Some insurance policy and annuity contract administrators may try to negotiate informal deals with beneficiaries and work with the courts, Congress and state legislatures to cope with information gaps and simplify payment processing.

Clients and their advisors may object to some of the proposed changes and ask for the courts, Congress or state legislatures to set beneficiary protection standards when insurers, reinsurers or administrators make payment process changes.

Structured settlement annuities: An annuity is an arrangement that can convert a set amount of cash into a stream of benefits payments.

The defendants in U.S. personal injury lawsuits often use annuities to make streams of payments to the plaintiffs. The streams of payments may last for the plaintiffs' entire lives or for a specified number of years.

Two parties in a suit use a "structured settlement" to set the requirements for the stream of damages payments. The parties may then buy an annuity to support the obligations created by the structured settlement agreement.

U.S. insurers recorded $6.3 billion in structured annuity sales in the first nine months of this year, according to LIMRA.

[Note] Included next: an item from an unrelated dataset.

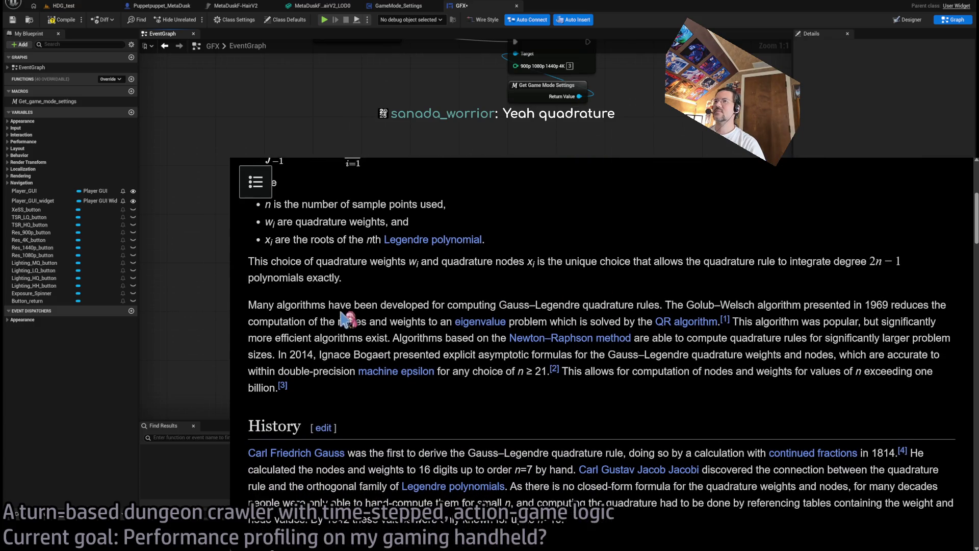
pyautogui.moveTo(665, 305); pyautogui.dragTo(902, 306)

The parties: Ortiz-Diaz, the plaintiff in the case, was a child in 2001 and was the beneficiary of a lawsuit settlement that received court approval in 2001. The National Railroad Passenger Corp. used a structured settlement from Allstate Settlement Corp. to arrange to make periodic payments to Ortiz-Diaz in March 2001.

Allstate Settlement bought an annuity from an affiliated company, Allstate Life New York, to serve as a qualified funding asset. Under the terms of the settlement, Ortiz-Diaz is supposed to get lump sums of cash on specified dates and $1,500 per month for life.

Wilton Re, a company owned by Canada Pension Plan Investment Board, acquired Allstate's New York life and annuity operations in 2021.

Some of the old Allstate operations took the name Everlake. Allstate Life Insurance Company of New York is now known as Wilton Reassurance Life Company of New York, or Wilton Re New York.

The payment date change: Wilton Re New York continued to make payments to Ortiz-Diaz according to the original schedule. In April 2023, it said that Alliance-One Services would be handling contract administration.

"This administrative change has no effect on any of your contractual provisions," Wilton Re New York said in a notice sent to Ortiz-Diaz.

The annuity payment that Ortiz-Diaz expected on Jan. 3, 2024, then arrived on Feb. 1, 2024, according to the complaint.

"Wilton Re New York has continued to make each guaranteed monthly payment due and owing to plaintiff on the third of the month approximately 30 days late," Ortiz-Diaz said.